# Registering...



## Livinwright Farm (Jan 8, 2011)

I am wondering exactly what it takes to register one's goats..? Is it akin to the AKC rules? or can you register Nigi-Pygs that have no breeding papers? If you do not have papers, how can tell if your goats are pure or half breeds?  LOTS of questions on this, I am trying to limit, but still get the most info back as possible.


----------



## 4hmama (Jan 8, 2011)

There are several different registries - ADGA & AGS are a place to start.  I know that there are some mini-goat registries that register things like mini-nubians, mini-lamanchas, etc., but you would just have to look for that info.  Usually, if the parents aren't registered, the offspring can't be.  However, there is some information out there about registering goats that conform to certain standards.  I would start by looking at the mini registries.  Personally, I would be surprised if you could register a pygmy/nigi, but I don't know.  I hope you can find the info that you are loooking for.  Good luck!


----------



## lilhill (Jan 8, 2011)

Here's a link to a registry for miniature goats not eligible to be registered with ADGA or AGS.  

http://www.nmga.net/


----------



## rebelINny (Jan 8, 2011)

The mini goat registries are The Miniature Goat Registry and Miniature Dairy Goat Association. You can register a goat that 50% one breed and 50% another breed Experimental. You can also register a mutt goat with IDGR and then breed to a registerd purebred buck to breed them up. Good luck.


----------



## julieq (Jan 8, 2011)

We're new members of Miniature Dairy Goat Association as we own one mini togg.  I was just reading their literature earlier and you can register a grade goat with them.


----------



## Livinwright Farm (Jan 9, 2011)

Thanks for the great info everyone!  We are looking into the IDGR... Unfortunately we might not be able to register our current does... But their new kids should be able to be.


----------



## chandasue (Jan 19, 2011)

Has anyone had issues with NMGA or MDGA? I just want to pick one when the time comes and wondering if there's reason to have a preference for one over the other?


----------



## helmstead (Jan 19, 2011)

NMGA isn't for standardxnigerian/pygmy goats...it's for miniature goats.

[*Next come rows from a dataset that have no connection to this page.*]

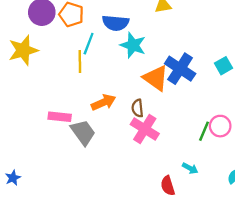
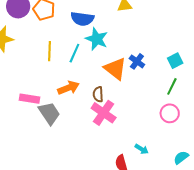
cyan line: (89, 44) -> (74, 53), moved
blue cross: (180, 69) -> (137, 61), size x0.6
green line: (204, 131) -> (172, 86), moved

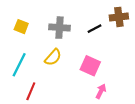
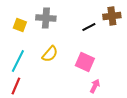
gray cross: (59, 28) -> (46, 18), moved
red line: (31, 91) -> (16, 86), moved

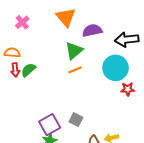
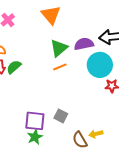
purple semicircle: (92, 30) -> (84, 44), moved
purple square: (50, 125) -> (35, 121), turned 35

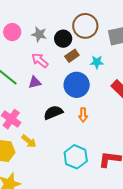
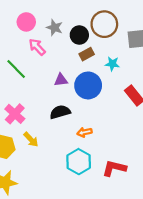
pink arrow: (40, 60) -> (37, 47), moved
purple triangle: (35, 82) -> (61, 80), moved
orange arrow: (83, 115) -> (84, 132), moved, turned 72

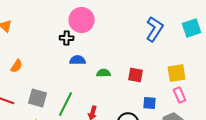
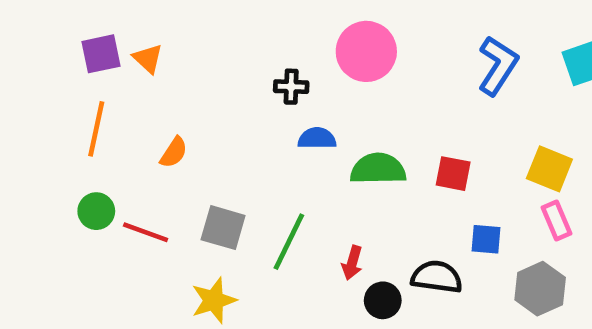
pink circle: (82, 20) -> (366, 51), moved
green semicircle: (104, 73) -> (378, 169), size x1.6
yellow square: (177, 73) -> (549, 169), turned 30

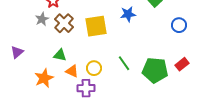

I've been an NMGA member for years and register my grade Nigerians through them.

MDGA/TMGR is for standard x nigerian goats, such as Mini Nubians, etc.

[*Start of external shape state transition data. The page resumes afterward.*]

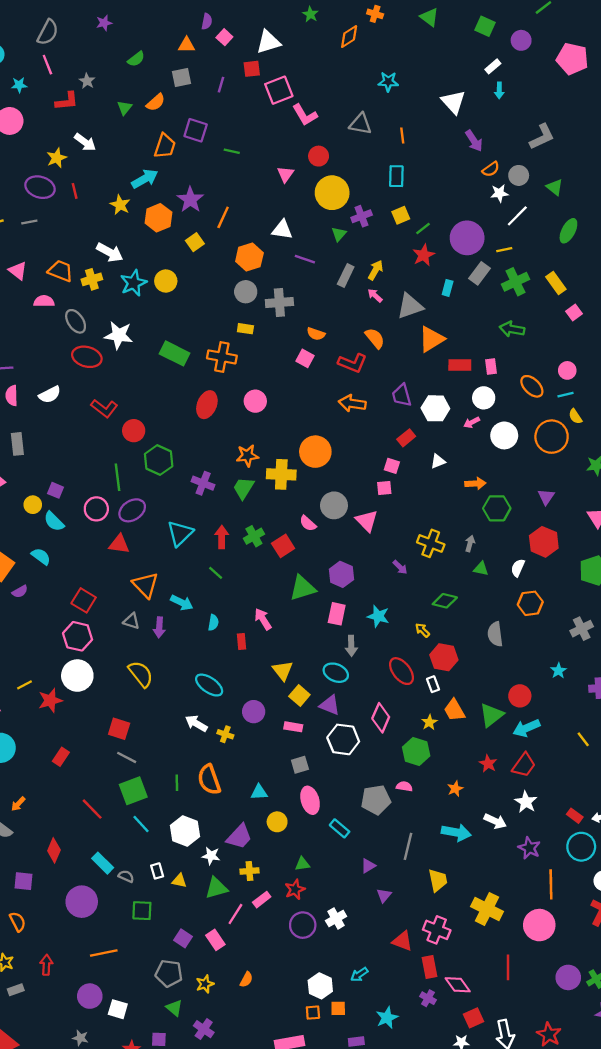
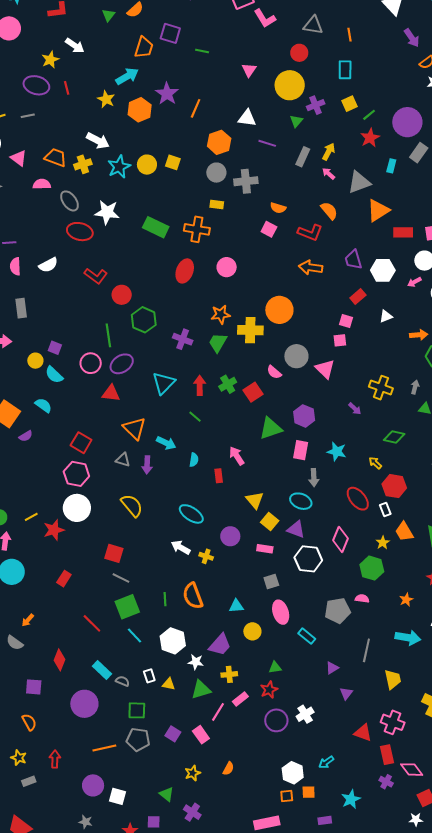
red circle: (319, 156) -> (299, 53), moved
yellow square: (195, 242) -> (173, 162), moved, turned -35
gray pentagon: (169, 973) -> (138, 739), moved

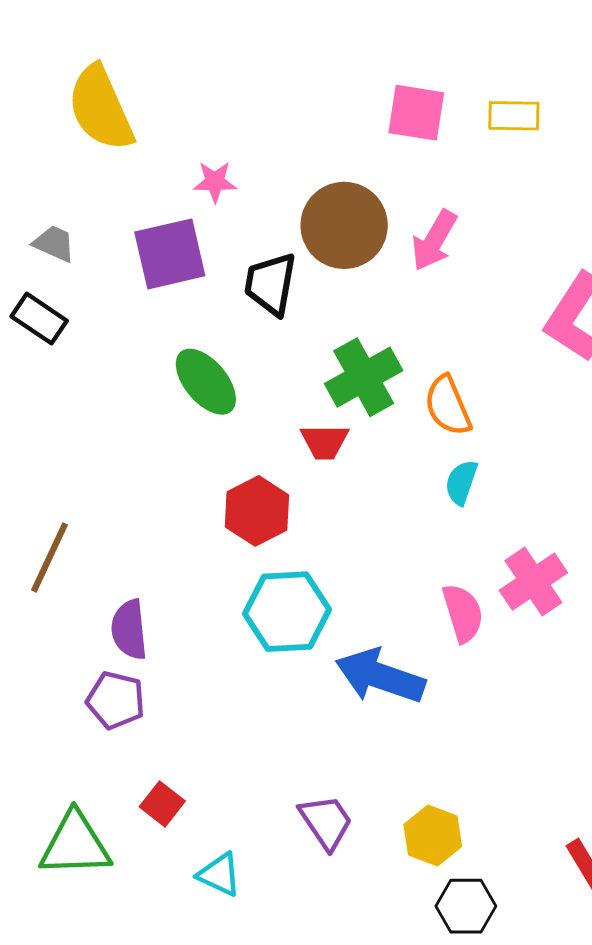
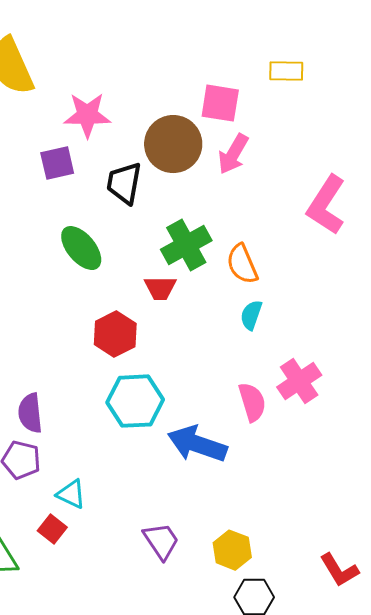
pink square: (416, 113) -> (220, 103), moved
pink star: (215, 182) -> (87, 115), size x1.6
purple square: (170, 254) -> (57, 163), size x0.7
cyan triangle: (219, 875) -> (71, 494), moved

I'm a MDGA member and am happy enough with their assoc.


----------



## chandasue (Jan 19, 2011)

Thanks Helmstead-- I should have said that I'll be looking to register mini manchas.


----------



## helmstead (Jan 19, 2011)

Okay, the MDGA and TMGR are your registries.    I have only registered 4 mini Nubians at this point, but the service with MDGA was fast and efficient...which is big with me!  The good news is MDGA registered animals are automatically eligible for TMGR.


----------



## chandasue (Jan 19, 2011)

Great! Thanks for pointing me in the right direction.


----------